River decides to stop watching after that. She tells herself it's a good thing; that even here he can be happy, unburdened by the memories she just can't get away from. He isn't sad and alone, and that is good, it's what she'd wanted for him. It's doesn't feel like a good thing though, and she finds her way under the new console room platform. It's a little sad and dark without the glass floor letting in the console lights from above, but the repair swing is still there. She sits in it with her eyes closed, rocking back and forth to the familiar cadence of the Tardis idling until she hears Clara and the Doctor come back inside.

"What do you think?" she hears Clara ask, "Should we find some ice skates and make a proper go of it?"
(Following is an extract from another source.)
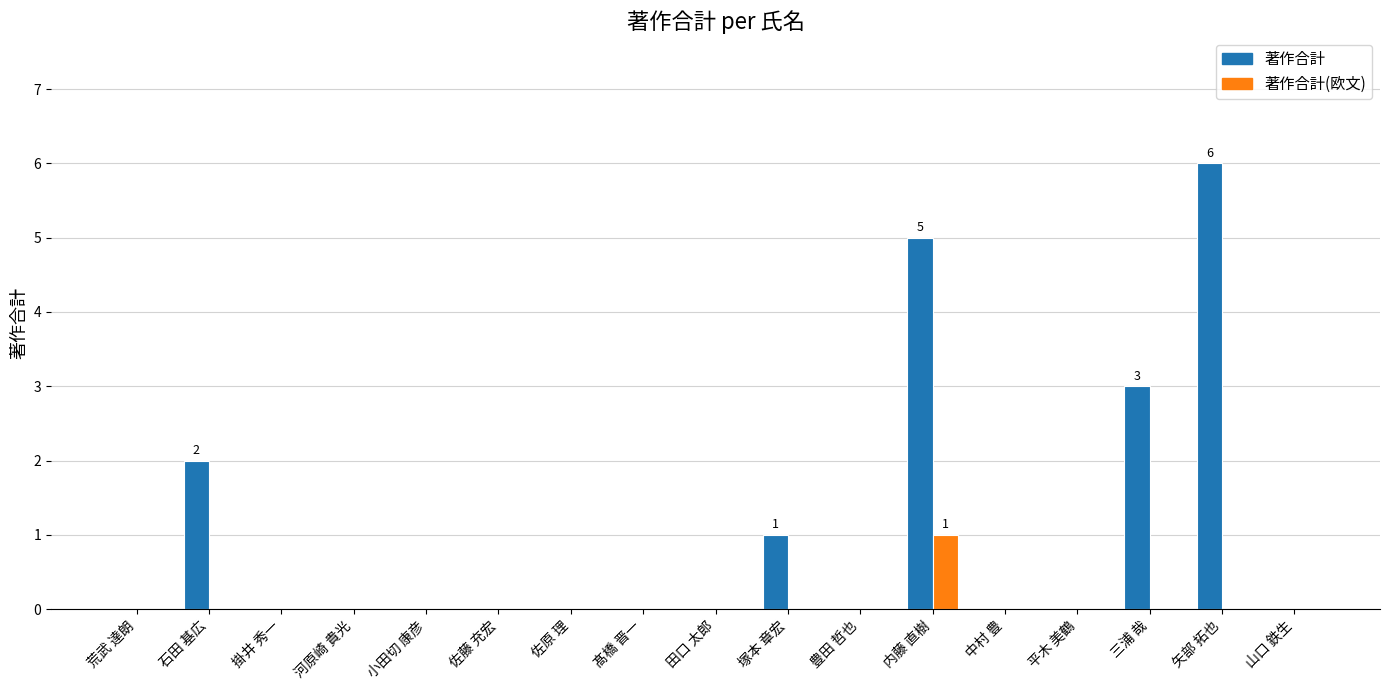

What is the spread (max minus min) of values at 矢部 拓也?

6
"You can if you'd like, I'm out of space on my bum for further bruising."

"It is a scrawny little thing isn't it?"

"Oi!"

River climbs back up onto the platform just in time to see the Doctor jumping away from Clara's mocking perusal of his backside.
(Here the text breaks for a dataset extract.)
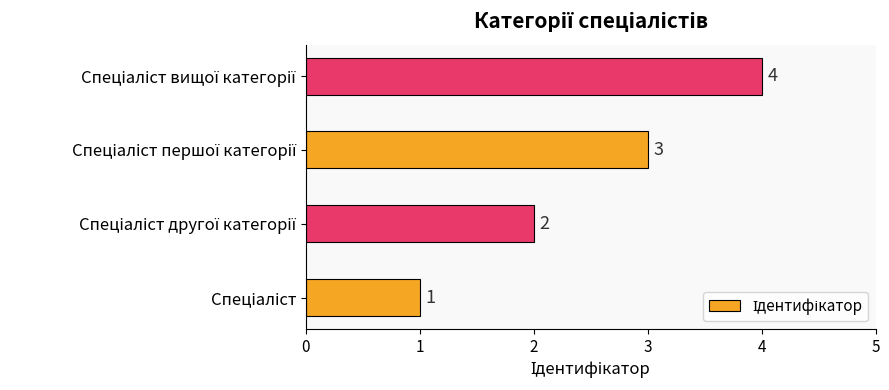

What is the sum of all values?

10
"Well it is, don't you think so Mo?" Clara asks as she catches sight of her.

River fixes a grin on her face as she tries very, very hard not to look at his backside with the appreciation she feels for it, "Oh yes," she lies through her teeth, "very scrawny and unattractive. Is that why you wear such a long coat these days?" She realizes her mistake a split second after the words leave her mouth. It's such an obvious slip that even Clara notices.
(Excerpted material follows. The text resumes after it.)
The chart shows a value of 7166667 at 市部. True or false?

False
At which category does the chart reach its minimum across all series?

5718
"What?" Clara asks, "He's always worn that coat…."

The Doctor walks over to her, he stands too close and peers carefully into her eyes.

"Not always, actually."

"I saw a picture," River tells him, glaring back into his gaze and tilting her chin defiantly.

"Where?" he asks her, softly. He isn't quite accusing, but she can see the suspicion in the lines around his eyes.

"I don't remember. Clara and I were poking around somewhere and there was a picture. You were with a red-head and some bloke."

"Do you remember this, Clara?" he asks, not looking away from River.

"Not exactly, I mean we did find a bunch of pictures in a few of the bedrooms though. And I remember the red-head, with the legs. Why are you being so weird? Leave Mo alone, we were just kidding."

He ignores Clara, "Where were you coming from, a minute ago?"

"Down below here, there's a little room."

"How do you know about that?"

"I found it, obviously, what's wrong with you?" she snaps at him, and behind him Clara snorts and says,

"It's not like it's a big secret, you know, there's a staircase right there."

She holds his gaze for a few more seconds. It isn't hard, and she realizes suddenly that maybe it should be, for someone without many years of experience facing down the Doctor's stare. She breaks away, shoves past him angrily and leaves the room, stopping just out of sight.

"Why do you have to be like that?" She hears Clara asks him, "Every time I think you two are starting to be civil, you go and set her off again. She's my friend, not some alien invader sneaking around on your precious ship!"

"She's….odd." says the Doctor, and River winces. She'd been aiming for thoroughly uninteresting. 'Odd' is much too interesting. Especially for the Doctor.

"No offense, but you're pretty much the definition of 'odd'," Clara tells him, and the conversation degenerates from there. River slips away quietly, back to her room where she pulls her bag out from under the bed and checks her inventory list. She has a lot, in fact she's fairly certain she has everything she needs, and some very useful extras, like the Gallifreyan children's books and a very useful tome about teaching developing young Time Lords to train their psychic abilities.

She drops the perception filter around her abdomen, noticing the apparent growth there. "Almost time to go, little one," she tells him, softly. Around them the Tardis lights dim sadly.